Following my last post Extracting Data from Twitter, we are now ready to to play with the tweets we grabbed from Twitter.
The first thing we will do is authenticate our connection with Twitter.
load("twitCred.RData")
registerTwitterOAuth(twitCred)
Now, we need a way to score how ‘good’ or ‘bad’ each tweet is. This is actually an interesting problem. I will be using an adapted solution developed from Jeffrey Breen.
# load files containing positive & negative words
positive.words = scan("positive-words.txt",
what='character',
comment.char=';')
negative.words = scan("negative-words.txt",
what='character',
comment.char=';')
# dependent function
tryTolower = function(x){
# create missing value
# this is where the returned value will be
y = NA
# tryCatch error
try_error = tryCatch(tolower(x), error=function(e) e)
# if not an error
if (!inherits(try_error, "error"))
y = tolower(x)
return(y)
}
# sentiment score function
score.sentiment = function(sentences, pos.words, neg.words, .progress='none'){
# We got a vector of sentences.
# plyr will handle a list or a vector as an "l" for us.
# We want a simple array ("a") of scores back, so we use
# "l" + "a" + "ply" = "laply":
scores = laply(sentences, function(sentence, pos.words, neg.words){
# Clean Up Sentences With R's Regex-driven Global Substitute, gsub():
sentence = gsub('[[:punct:]]', '', sentence)
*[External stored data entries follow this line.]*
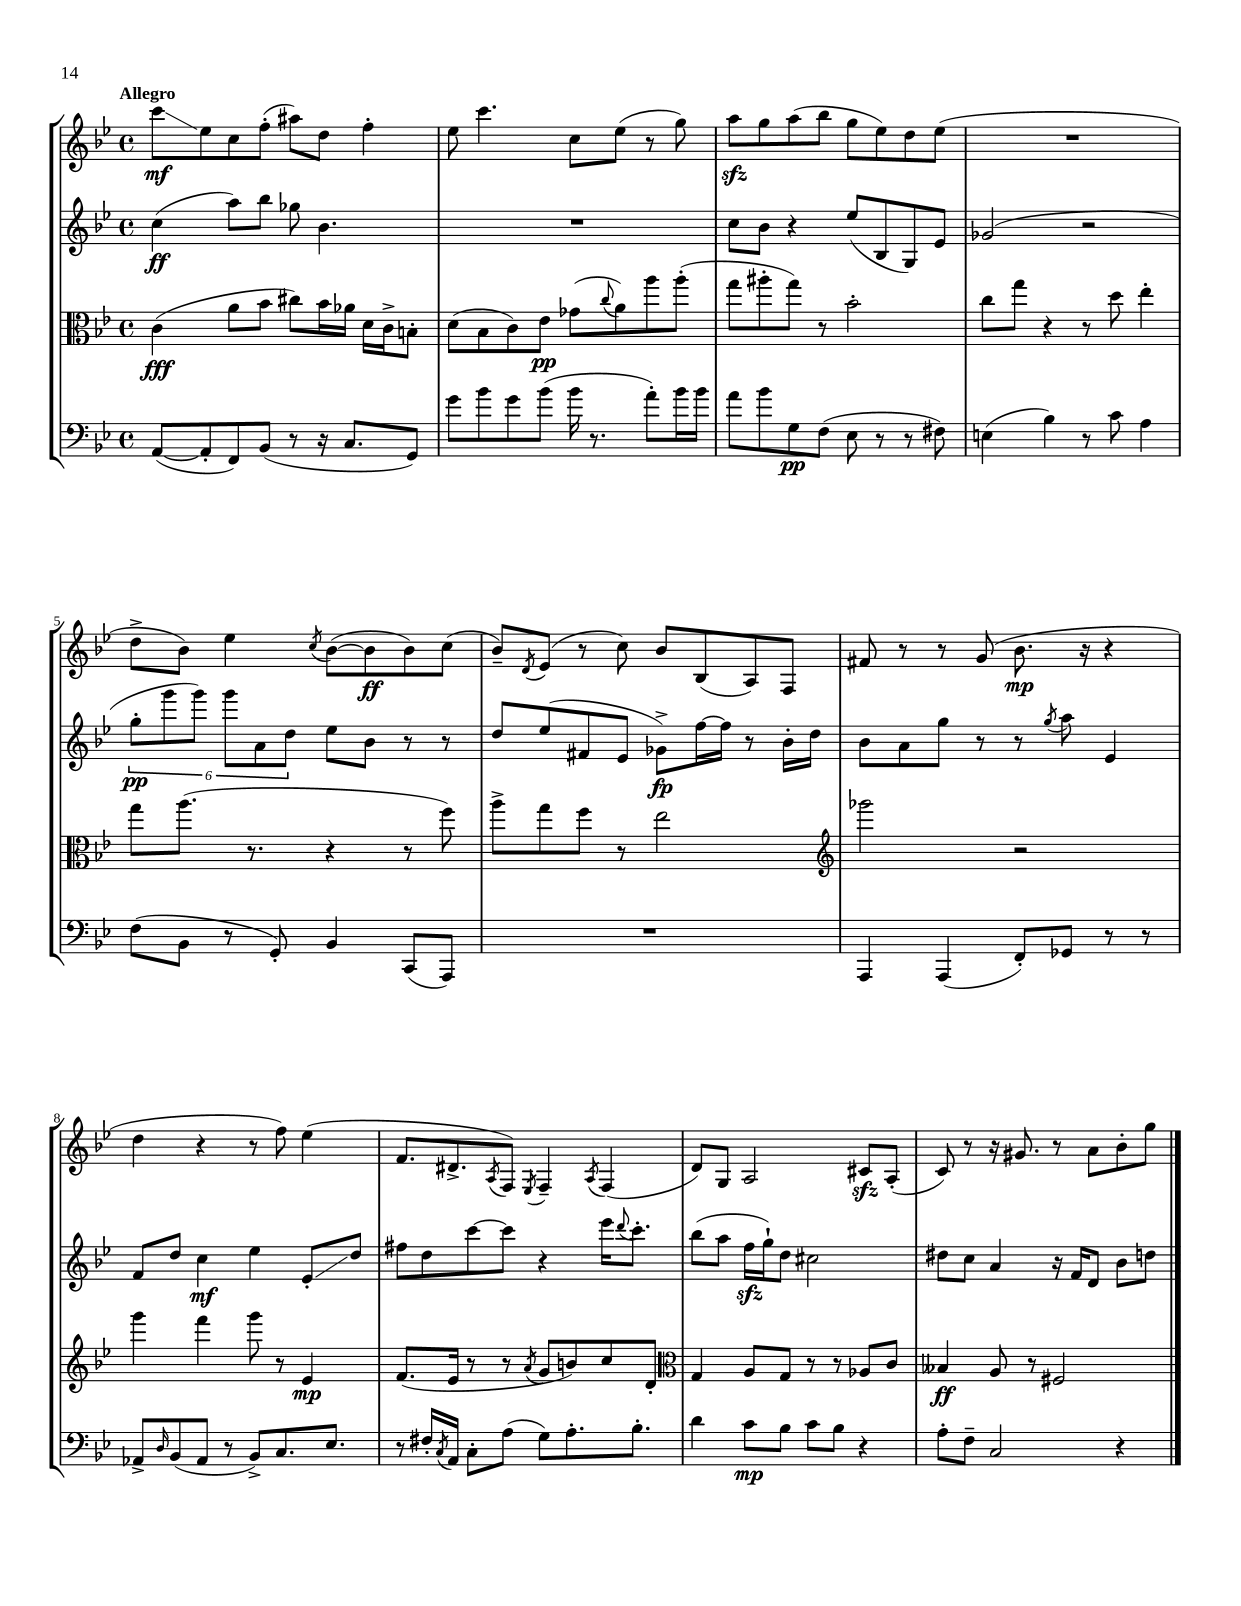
<<
\new StaffGroup <<
\new Staff = "s0" {
    \clef treble \key bes \major \defaultTimeSignature \time 4/4 \tempo "Allegro"
    c'''8\glissando\mf ees''8 c''8 f''8-.( ais''8) d''8 f''4-. |
    ees''8 c'''4. c''8 ees''8( r8 g''8) |
    a''8\sfz g''8 a''8( bes''8 g''8 ees''8) d''8 ees''8( |
    R1 |
    d''8-> bes'8) ees''4 \acciaccatura { c''8 } bes'8~( bes'8\ff bes'8) c''8( |
    bes'8--) \acciaccatura { d'8 } ees'8( r8 c''8) bes'8 bes8( a8) f8 |
    fis'8 r8 r8 g'8( bes'8.\mp r16 r4 |
    d''4 r4 r8 f''8) ees''4( |
    f'8. dis'8.-> \acciaccatura { a8 } f8) \acciaccatura { ees8 } f4-- \acciaccatura { a8 } f4( |
    d'8) g8 a2 cis'8\sfz a8-.( |
    c'8) r8 r16 gis'8. r8 a'8 bes'8-. g''8 \bar "|." |
}
\new Staff = "s1" {
    \clef treble \key bes \major \defaultTimeSignature \time 4/4
    c''4\ff( a''8) bes''8 ges''8 bes'4. |
    R1 |
    c''8 bes'8 r4 ees''8( bes8 g8) ees'8 |
    ges'2( r2 |
    \tuplet 6/4 { g''8-.\pp g'''8 g'''8) g'''8 a'8 d''8 } ees''8 bes'8 r8 r8 |
    d''8 ees''8( fis'8 ees'8 ges'8->\fp) f''16~ f''16 r8 bes'16-. d''16 |
    bes'8 a'8 g''8 r8 r8 \acciaccatura { g''8 } a''8 ees'4 |
    f'8 d''8 c''4\mf ees''4 ees'8-.\glissando d''8 |
    fis''8 d''8 c'''8~ c'''8 r4 ees'''16 \appoggiatura { d'''8 } c'''8.-. |
    bes''8( a''8 f''16\sfz g''16-!) d''8 cis''2 |
    dis''8 c''8 a'4 r16 f'16 d'8 bes'8 d''8 \bar "|." |
}
\new Staff = "s2" {
    \clef alto \key bes \major \defaultTimeSignature \time 4/4
    c'4\fff( a'8 bes'8 cis''8) bes'16 aes'16 d'16 c'16-> b8-. |
    d'8( bes8 c'8) ees'8\pp ges'8( \appoggiatura { c''8 } a'8) a''8 a''8-.( |
    g''8 ais''8-. g''8) r8 bes'2-. |
    c''8 g''8 r4 r8 d''8 ees''4-. |
    g''8 a''8.( r8. r4 r8 f''8) |
    a''8-> g''8 f''8 r8 ees''2 |
    \clef treble ges'''2 r2 |
    g'''4 f'''4 g'''8 r8 ees'4\mp |
    f'8.( ees'16 r8 r8 \acciaccatura { a'8 } g'8 b'8) c''8 d'8-. |
    \clef alto g4 a8 g8 r8 r8 aes8 c'8 |
    beses4\ff a8 r8 fis2 \bar "|." |
}
\new Staff = "s3" {
    \clef bass \key bes \major \defaultTimeSignature \time 4/4
    a,8~( a,8-. f,8) bes,8( r8 r16 c8. g,8) |
    g'8 bes'8 g'8 bes'8( bes'16 r8. a'8-.) bes'16 bes'16 |
    a'8 bes'8 g8\pp f8( ees8 r8 r8 fis8) |
    e4( bes4) r8 c'8 a4 |
    f8( bes,8 r8 g,8-.) bes,4 c,8( a,,8) |
    R1 |
    a,,4 a,,4( f,8-.) ges,8 r8 r8 |
    aes,8-> \grace { d16 } bes,8( aes,8 r8 bes,8->) c8. ees8. |
    r8 fis16-. \acciaccatura { c8 } a,16 c8-. a8( g8) a8.-. bes8.-. |
    d'4 c'8\mp bes8 c'8 bes8 r4 |
    a8-. f8-- c2 r4 \bar "|." |
}
>>
>>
sentence = gsub('[[:cntrl:]]', '', sentence)
sentence = gsub('\\d+', '', sentence)
# Convert to Lower Case:
sentence = iconv(sentence, 'UTF-8', 'ASCII')
sapply(sentence, function(x) tryTolower(x))
# Split into Words. str_split is in the stringr package
word.list = str_split(sentence, '\\s+')
# sometimes a list() is one level of hierarchy too much
words = unlist(word.list)
# Compare Our Words to the Dictionaries of Positive & Negative Terms
pos.matches = match(words, pos.words)
neg.matches = match(words, neg.words)
# match() returns the position of the matched term or NA
# we just want a TRUE/FALSE:
pos.matches = !is.na(pos.matches)
neg.matches = !is.na(neg.matches)
# and conveniently enough, TRUE/FALSE will be treated as 1/0 by sum():
score = sum(pos.matches) - sum(neg.matches)
return(score)
}, pos.words, neg.words, .progress=.progress )
scores.df = data.frame(score=scores, text=sentences)
return(scores.df)
}
# function to grab tweets
grab.tweet <- function(search="#rstats", n=10) {
# check search parameter
if (!is.character(search)) {
warning(sprintf("Search argument %s is not character.",search))
}
# check n parameter
if (!is.numeric(n)) {
warning(sprintf("Number %s is not numeric.",n))
}
# get tweets
tweets <- searchTwitter(search, n=n, cainfo = system.file("CurlSSL", "cacert.pem", package = "RCurl"))
# put in data frame
tweets <- twListToDF(tweets)
# output to temporary file and read back in to weed out erroneous characters
write.csv(tweets, file="tmp_tweet.csv", row.names=FALSE)
tweets <- read.csv(file="tmp_tweet.csv")
# score tweets
tweet.scores <- score.sentiment(tweets$text, positive.words, negative.words)
# merge back to original data
tweet.scores <- merge(tweets,tweet.scores)
return(tweet.scores)
}
Now we can load tweets and analyze the sentiment score.
# get 500 latest tweets containing "#heat"
tweets <- grab.tweet(search="#heat", n=500)
# examine data frame with tweets and score
head(tweets)
# tabulate scores
table(tweets$score)
# plot scores and output as png file
require(lattice)
png(file="heat_bar.png", width=1000, height=750)
barchart(as.factor(tweets$score),
horizontal=FALSE,
col="red",
scales=list(x=list(cex=1.5), y=list(cex=1.5)),
xlab=list("Score",cex=2),
ylab=list("Frequency",cex=2),
main=list("Miami Heat Tweet Sentiment",cex=4))
dev.off()
This was run right after the Miami Heat won game 5 of the 2013 NBA Playoffs against the Indiana Pacers in the Eastern Conference finals.